The E2E Conductor agent (.github/agents/e2e-conductor.agent.md) orchestrates the loop with conditional IaC routing based on session state.

The benchmark engine scores each run across 8 dimensions:

DimensionWeightWhat It Measures
Artifact completeness20%All required step outputs exist
Structural compliance15%Artifact template format, H2 sync, session state
Code quality20%Bicep build/lint or Terraform validate/fmt + AVM usage
Review thoroughness10%Challenger review passes executed per step
WAF coverage10%All 5 Well-Architected pillars in architecture
Cost accuracy5%Budget stated + cost estimate exists
Session state integrity10%Schema version, project, decisions, decision_log, step completion
Timing performance10%Duration within thresholds (3 min normal, 10 min codegen)

Composite score = weighted average.
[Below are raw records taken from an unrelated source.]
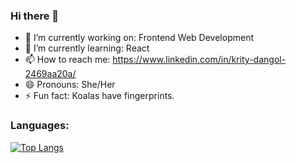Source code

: ### Hi there 👋



- 🔭 I’m currently working on: Frontend Web Development
- 🌱 I’m currently learning: React
- 📫 How to reach me: https://www.linkedin.com/in/krity-dangol-2469aa20a/
- 😄 Pronouns: She/Her
- ⚡ Fun fact: Koalas have fingerprints.

### Languages:

[![Top Langs](https://github-readme-stats.vercel.app/api/top-langs/?username=kritydangol)](https://github.com/kritydangol/github-readme-stats)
Grades: A (90–100), B (80–89), C (70–79), D (60–69), F (<60).

Pass threshold: 60/100 (configurable via E2E_PASS_THRESHOLD environment variable).

After running npm run e2e:benchmark, check:

  • agent-output/{project}/08-benchmark-report.md — human-readable scorecard
  • agent-output/{project}/08-benchmark-scores.json — machine-readable JSON

Self-correction events and systemic issues are captured in:

  • agent-output/{project}/09-lessons-learned.json — structured findings
  • agent-output/{project}/09-lessons-learned.md — narrative summary

Per-step attempt tracking in agent-output/{project}/08-iteration-log.json.

Cross-agent decisions are captured in the decision_log array inside 00-session-state.json. Each entry records what was decided, why, what was rejected, and which agent made the call. The benchmark scores decision_log presence as part of session state integrity. See .github/instructions/decision-logging.instructions.md for the entry schema.

ProjectIaC ToolComplexityDescription
e2e-ralph-loopBicepSimpleNordic Fresh Foods Lite (canonical)
terraform-e2eTerraformSimpleSmall ecommerce storefront
contoso-service-hub-run-1BicepComplexContoso Service Hub (RFP-driven)
contoso-service-hub-run-2BicepComplexContoso Service Hub (second run)

The IaC tool is detected from 00-session-state.json. Ensure iac_tool is set to either Bicep or Terraform in the session state.

Run terraform init -backend=false in the project directory first. The validator runs this automatically, but network issues may cause failures.

The agent may have written to the wrong output directory. Check that the project name in session state matches the --project flag.